Ok, then why shouldn't try_module_get() be creating this link instead of
having to manually do it this way again? You don't want to have to go
around and add this call to all users of that function, right?

Works for me, but this is not a too trivial change, as the new
try_module_get() function will require two parameters, instead of one:

- the module to be referenced;
- the module which will reference it.

On trivial cases, one will be THIS_MODULE, but, in the specific case
of snd_hda, the binding is done via an ancillary routine under
snd_hda_core, but the actual binding happens at snd_hda_intel.

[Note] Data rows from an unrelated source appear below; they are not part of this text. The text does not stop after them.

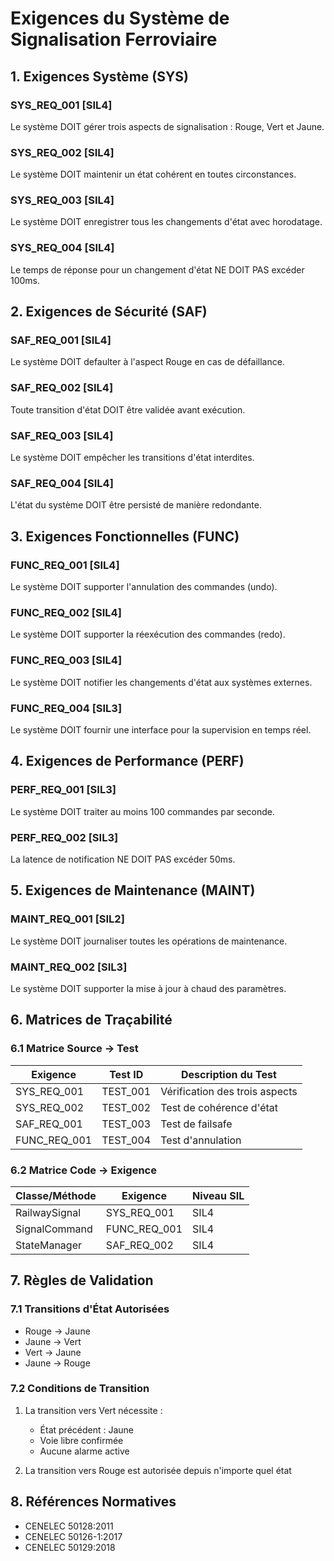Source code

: # Exigences du Système de Signalisation Ferroviaire

## 1. Exigences Système (SYS)

### SYS_REQ_001 [SIL4]
Le système DOIT gérer trois aspects de signalisation : Rouge, Vert et Jaune.

### SYS_REQ_002 [SIL4]
Le système DOIT maintenir un état cohérent en toutes circonstances.

### SYS_REQ_003 [SIL4]
Le système DOIT enregistrer tous les changements d'état avec horodatage.

### SYS_REQ_004 [SIL4]
Le temps de réponse pour un changement d'état NE DOIT PAS excéder 100ms.

## 2. Exigences de Sécurité (SAF)

### SAF_REQ_001 [SIL4]
Le système DOIT defaulter à l'aspect Rouge en cas de défaillance.

### SAF_REQ_002 [SIL4]
Toute transition d'état DOIT être validée avant exécution.

### SAF_REQ_003 [SIL4]
Le système DOIT empêcher les transitions d'état interdites.

### SAF_REQ_004 [SIL4]
L'état du système DOIT être persisté de manière redondante.

## 3. Exigences Fonctionnelles (FUNC)

### FUNC_REQ_001 [SIL4]
Le système DOIT supporter l'annulation des commandes (undo).

### FUNC_REQ_002 [SIL4]
Le système DOIT supporter la réexécution des commandes (redo).

### FUNC_REQ_003 [SIL4]
Le système DOIT notifier les changements d'état aux systèmes externes.

### FUNC_REQ_004 [SIL3]
Le système DOIT fournir une interface pour la supervision en temps réel.

## 4. Exigences de Performance (PERF)

### PERF_REQ_001 [SIL3]
Le système DOIT traiter au moins 100 commandes par seconde.

### PERF_REQ_002 [SIL3]
La latence de notification NE DOIT PAS excéder 50ms.

## 5. Exigences de Maintenance (MAINT)

### MAINT_REQ_001 [SIL2]
Le système DOIT journaliser toutes les opérations de maintenance.

### MAINT_REQ_002 [SIL3]
Le système DOIT supporter la mise à jour à chaud des paramètres.

## 6. Matrices de Traçabilité

### 6.1 Matrice Source → Test

| Exigence      | Test ID       | Description du Test |
|---------------|---------------|------------------|
| SYS_REQ_001   | TEST_001     | Vérification des trois aspects |
| SYS_REQ_002   | TEST_002     | Test de cohérence d'état |
| SAF_REQ_001   | TEST_003     | Test de failsafe |
| FUNC_REQ_001  | TEST_004     | Test d'annulation |

### 6.2 Matrice Code → Exigence

| Classe/Méthode | Exigence    | Niveau SIL |
|----------------|-------------|------------|
| RailwaySignal  | SYS_REQ_001 | SIL4       |
| SignalCommand  | FUNC_REQ_001| SIL4       |
| StateManager   | SAF_REQ_002 | SIL4       |

## 7. Règles de Validation

### 7.1 Transitions d'État Autorisées
- Rouge → Jaune
- Jaune → Vert
- Vert → Jaune
- Jaune → Rouge

### 7.2 Conditions de Transition
1. La transition vers Vert nécessite :
   - État précédent : Jaune
   - Voie libre confirmée
   - Aucune alarme active

2. La transition vers Rouge est autorisée depuis n'importe quel état

## 8. Références Normatives
- CENELEC 50128:2011
- CENELEC 50126-1:2017
- CENELEC 50129:2018
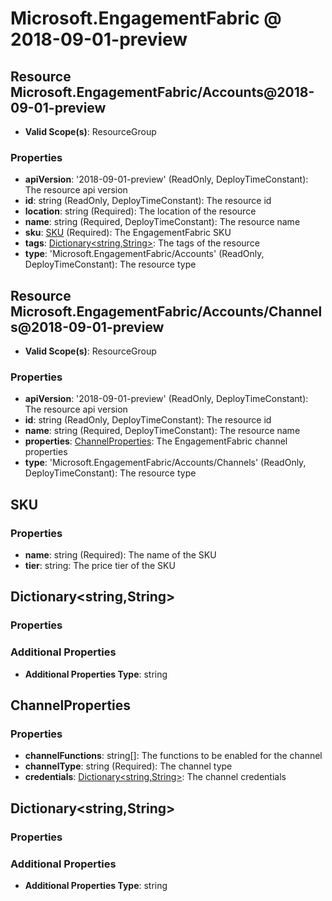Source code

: # Microsoft.EngagementFabric @ 2018-09-01-preview

## Resource Microsoft.EngagementFabric/Accounts@2018-09-01-preview
* **Valid Scope(s)**: ResourceGroup
### Properties
* **apiVersion**: '2018-09-01-preview' (ReadOnly, DeployTimeConstant): The resource api version
* **id**: string (ReadOnly, DeployTimeConstant): The resource id
* **location**: string (Required): The location of the resource
* **name**: string (Required, DeployTimeConstant): The resource name
* **sku**: [SKU](#sku) (Required): The EngagementFabric SKU
* **tags**: [Dictionary<string,String>](#dictionarystringstring): The tags of the resource
* **type**: 'Microsoft.EngagementFabric/Accounts' (ReadOnly, DeployTimeConstant): The resource type

## Resource Microsoft.EngagementFabric/Accounts/Channels@2018-09-01-preview
* **Valid Scope(s)**: ResourceGroup
### Properties
* **apiVersion**: '2018-09-01-preview' (ReadOnly, DeployTimeConstant): The resource api version
* **id**: string (ReadOnly, DeployTimeConstant): The resource id
* **name**: string (Required, DeployTimeConstant): The resource name
* **properties**: [ChannelProperties](#channelproperties): The EngagementFabric channel properties
* **type**: 'Microsoft.EngagementFabric/Accounts/Channels' (ReadOnly, DeployTimeConstant): The resource type

## SKU
### Properties
* **name**: string (Required): The name of the SKU
* **tier**: string: The price tier of the SKU

## Dictionary<string,String>
### Properties
### Additional Properties
* **Additional Properties Type**: string

## ChannelProperties
### Properties
* **channelFunctions**: string[]: The functions to be enabled for the channel
* **channelType**: string (Required): The channel type
* **credentials**: [Dictionary<string,String>](#dictionarystringstring): The channel credentials

## Dictionary<string,String>
### Properties
### Additional Properties
* **Additional Properties Type**: string

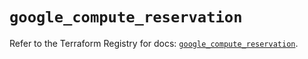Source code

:# `google_compute_reservation`

Refer to the Terraform Registry for docs: [`google_compute_reservation`](https://registry.terraform.io/providers/hashicorp/google-beta/6.11.2/docs/resources/google_compute_reservation).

Ok, we could add a __try_module_get() (or whatever other name that
would properly express what it does) with two parameters, and then
define try_module_get() as:

#define try_module_get(mod) __try_module_get(mod, THIS_MODULE)

agree that this should be done at this level rather than open coding it
at every driver. Main improvement being fixed here regardless of the
snd-hda-intel issue is to properly annotate what is holding a module.

Right now we have 1) symbol module dependencies; 2) kernel references;
3) userspace references. With (2) and (3) being unknown to the user from
lsmod pov. Handling this any time try_module_get() is called would make
(2) visible to lsmod.

Paired with fixes to the (unreleased) kmod 30[1], this allows `modprobe
-r --remove-holders <module>` to also try removing the holders before
removing the module itself.

thanks
Lucas De Marchi

[1] https://lore.kernel.org/linux-modules/20220329090912.geymr6xk7taq4rtq@xxxxxxxxxxxxxxxxxxxxxxxxxxx/T/#t



Would that work for you?

Regards,
Mauro